Run Pyspark within Jupyter notebool?

Hi Sandeep,

As your instruction, I run the below commands in web console and can not start a Jupyter notebook to run pyspark.

“Start Jupyter using following commands:
export SPARK_HOME=”/usr/spark2.0.1/"

export PYTHONPATH=$SPARK_HOME/python/:$SPARK_HOME/python/lib/py4j-0.10.3-src.zip:$SPARK_HOME/python/lib/pyspark.zip:$PYTHONPATH

export PATH=/usr/local/anaconda/bin:$PATH

jupyter notebook --no-browser --ip 0.0.0.0 --port 8888"

So I open another Jupyter Notebook and try to run the following codes and with some errors:
“from pyspark import SparkContext, SparkConf
conf = SparkConf().setAppName(“appName”)
sc = SparkContext(conf=conf)
rdd = sc.textFile(”/data/mr/wordcount/input/")
print rdd.take(10)
sc.version"

“ModuleNotFoundError: No module named ‘pyspark’”

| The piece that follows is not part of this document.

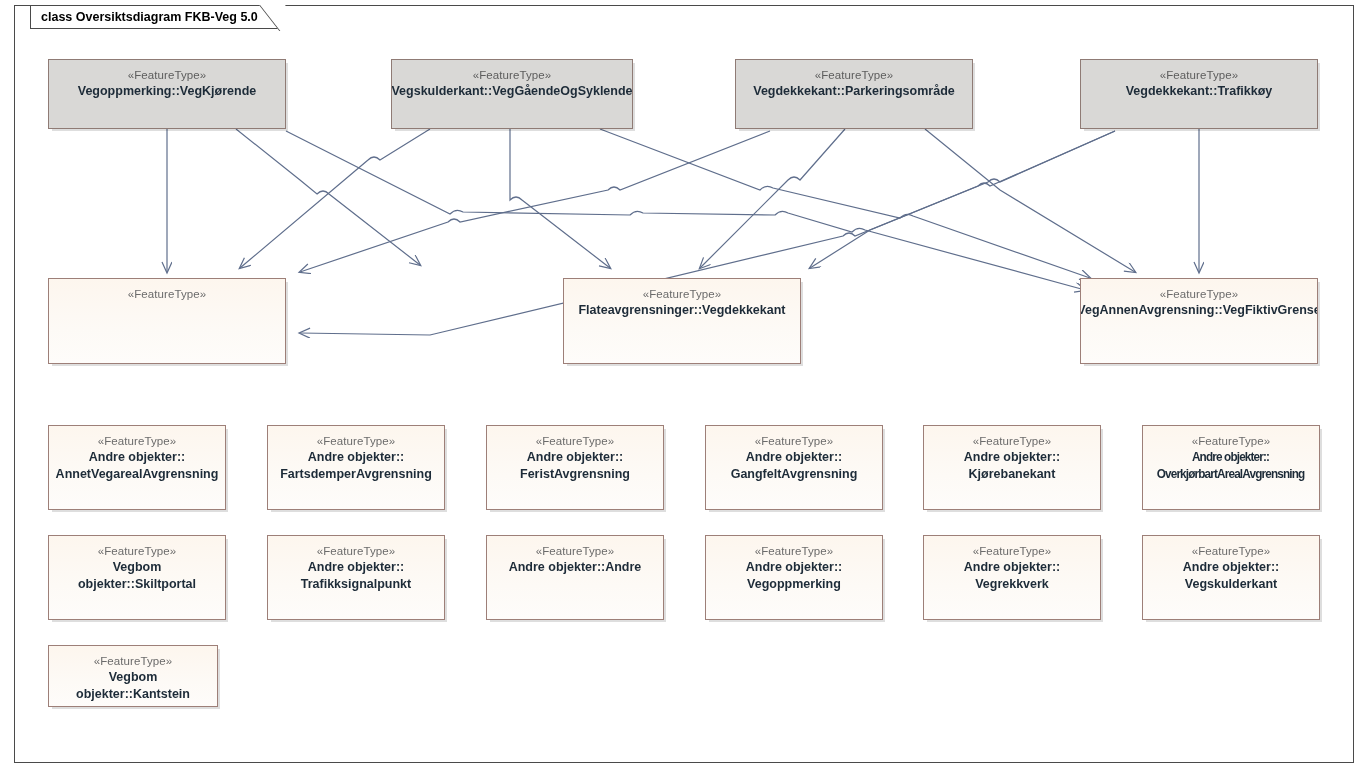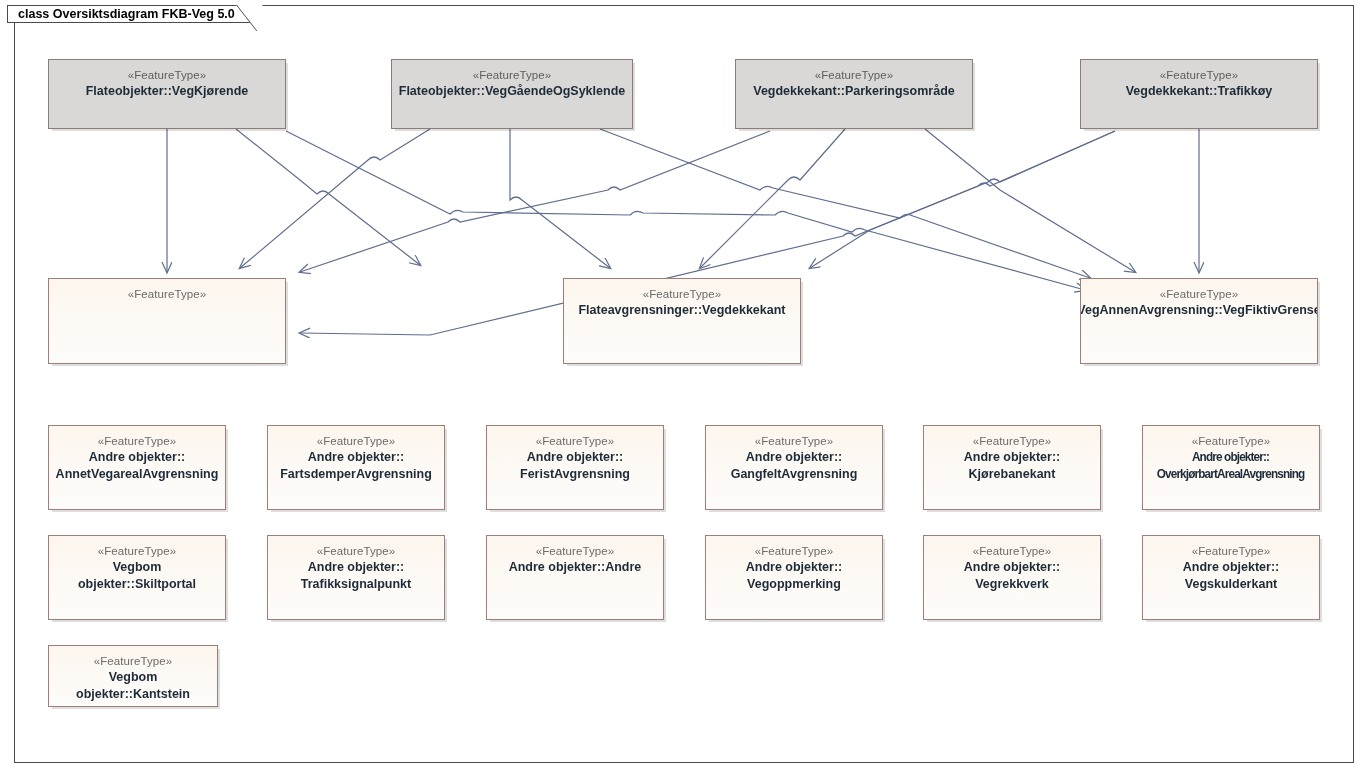"class Oversiktsdiagram FKB-Veg 5.0" #frame-tab { height: 18px -> 24px; left: 7px -> 30px }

How can I run Pyspark within Jupyter? thanks.

Hi Bintao,

Please select either of the two python environment notebook when you click on “New”:

  • Python [default]
  • Python [conda root]

pyspark-python

Hi Sandeep,

There is no any of the two python environment notebook when I click on “New”:

Python [default]
Python [conda root]

There is only Python 3 available in ‘New’.

Regards,
Bintao Li

@Bintao_Li,

Can you please try again & let me know as i can see those kernels when i’ve tried.

Hi @sgiri,

Requesting you to provide “Apache Toree - Python” Kernel for PySpark dynamically in JupyterHub instead of doing all these manual steps.

@raviteja,

Yes this is in the pipeline …Pyspark does not work with Python 3 and JupyterHub requires Python 3. We will have to create Python 2 environment for launching PySpark notebooks.

Hi @abhinav,

Please note that, Spark 1.5.2 supports

Spark 1.5.2 works with Python 2.6+ or Python 3.4+

Please refer this in Official spark documentation

Coming to Spark 2.3:

Spark 2.3.0 works with Python 2.7+ or Python 3.4+
http://spark.apache.org/docs/latest/rdd-programming-guide.html

So i think, we don’t need just Python 2, even Python 3 is officially supported.